Agreed. If it's not working correctly on 2 different computers the it's the mouse at fault. Take/send it back and ask for a replacement.
Ah, and when you take/send it back, don't mention Linux as it always makes prople wriggle and play the "not supported" card!
Thanks. As far as I'm concerned it is a defective mouse but Trust's twice repeated statement that it is not Linux compatible seems strange to me.
I think it may be a standard statement for any complaint. I'm not too impressed with this company. I bought a 2.1 speaker set at the same time and the power LED has stopped working. I wonder if the LED is incompatible with Linux
I too agree that the mouse is defective. Actually I have a mouse that this exact problem. Let me explain. I bought 2 identical mice made by Genius (a crappy company, don't buy form them, I won't anymore). One I gave to my brother and one was for me. I used mine for about 1 year before this problem appeared. It only happened when scrolling down. I checked with xev and indeed every 10-20 scrolls the mouse would somehow send signals for scrolling up rather than down. Having 2 identical mice I asked my brother if he had any such problems, he did not. I then switched mice with him, and found that his mouse did not have this problem, while my mouse still had the problem on his computer. This rules out bad ports and puts the full blame on the mouse being defective. Probably you do not have the resources do perform such an experiment, but I think it may be a common problem, and is most likely a defective mouse.

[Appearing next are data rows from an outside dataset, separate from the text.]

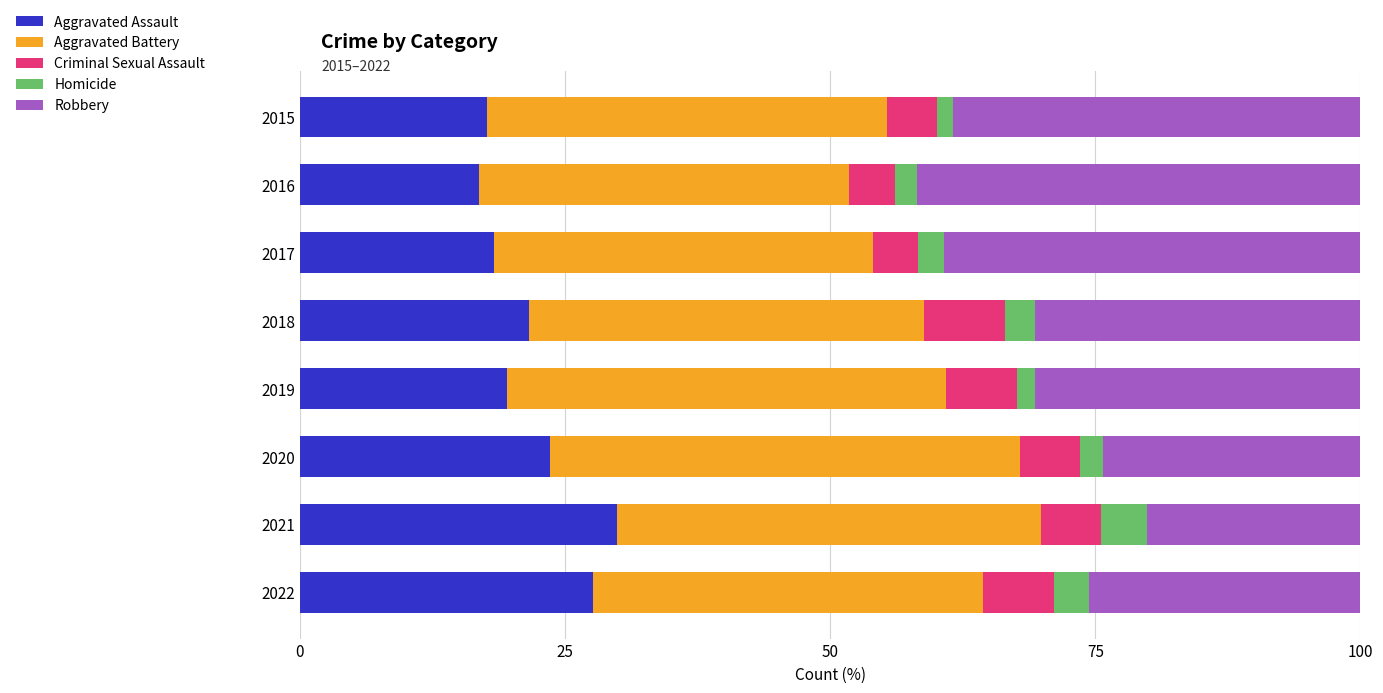

The Aggravated Assault series shows 15.6 at 2022. True or false?

False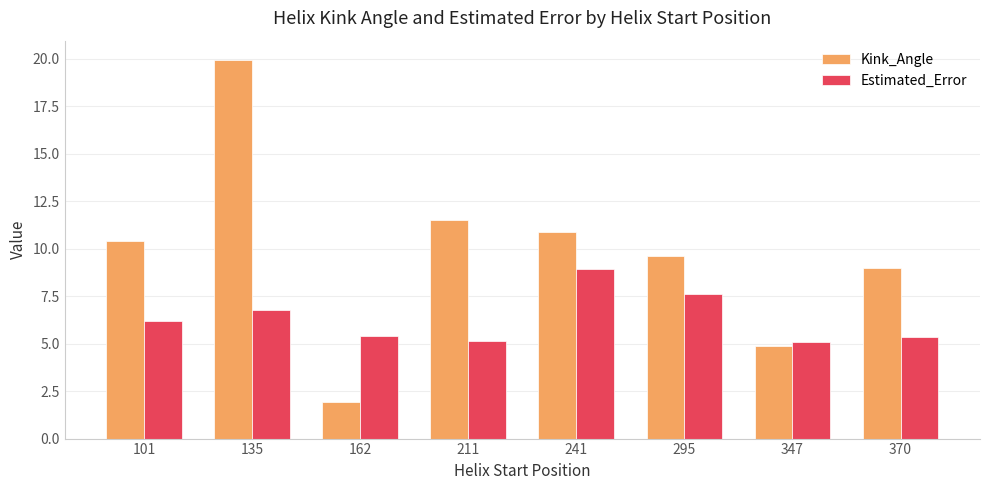

At which category does the chart reach its peak across all series?

135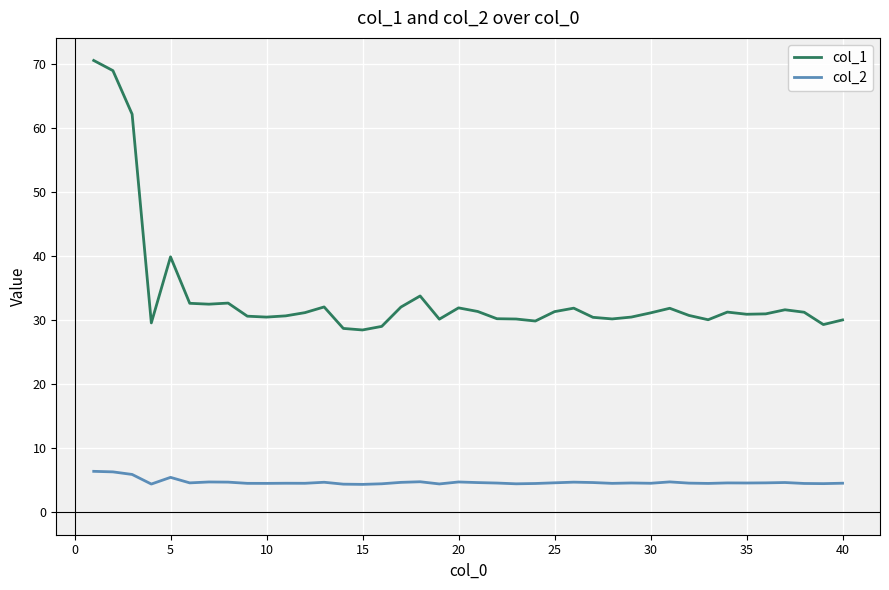

Which series has the largest range (max minus min)?

col_1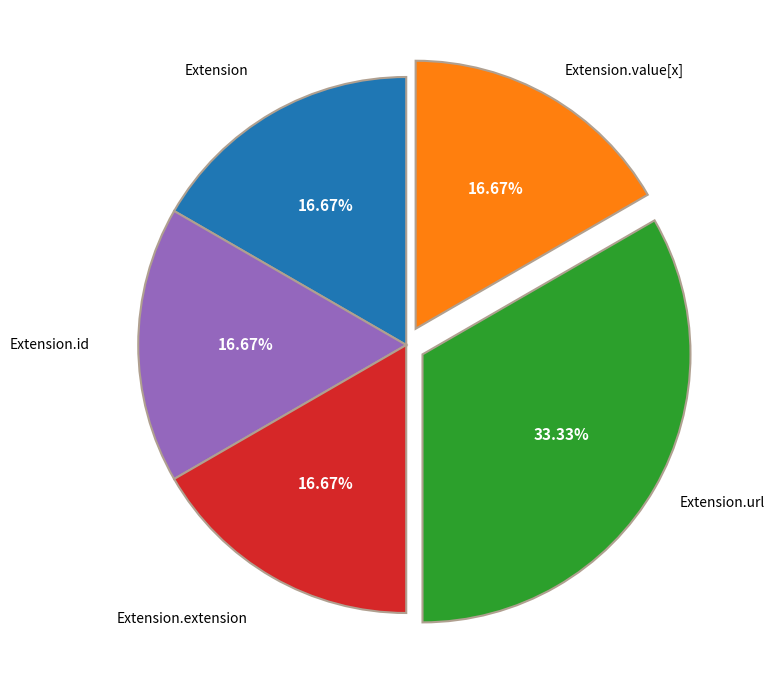

Is there any slice that represents more than half of the pie?

No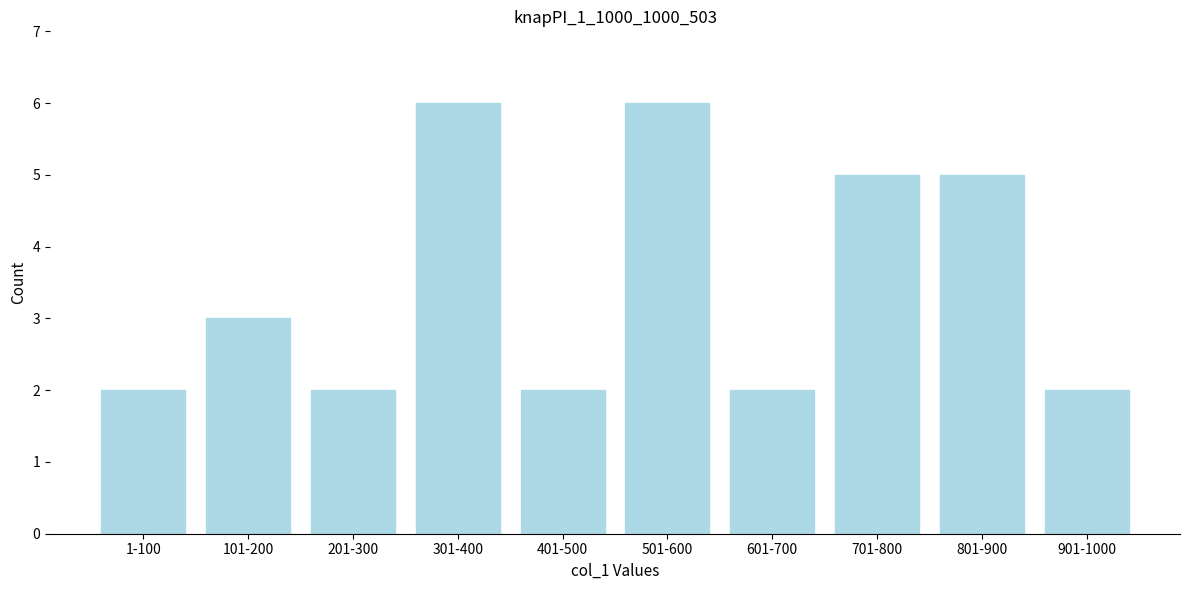

Reading left to right, extract all data points from this chart.

1-100=2	101-200=3	201-300=2	301-400=6	401-500=2	501-600=6	601-700=2	701-800=5	801-900=5	901-1000=2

Very few things are incompatible with Linux, and their incompatibility is not manifested in such a way, it's usually an all-or-nothing thing, not the kind of defective behavior you are experiencing. For example on the Genius mice that I bought the side buttons do not work at all. This is because no drivers available on Linux will handle the odd way in which they work with these buttons. But it's that the buttons don't work at all, rather than the buttons working but acting strangely.
It's not the cost of the mouse, that's trivial. However it's the hassle of going out to buy another one and the determination not to let a company try to pull the wool over my eyes.
I have no doubt that the shop I bought the mouse from will replace it without a murmur. However I have now lost all faith in Trust. Not so much for the fact that 2 items failed as for their response to my email.
I ran Xev last night and saw the events being reported. However I did not examine the output and will certainly do so to se if the mouse is sending some incorrect signals.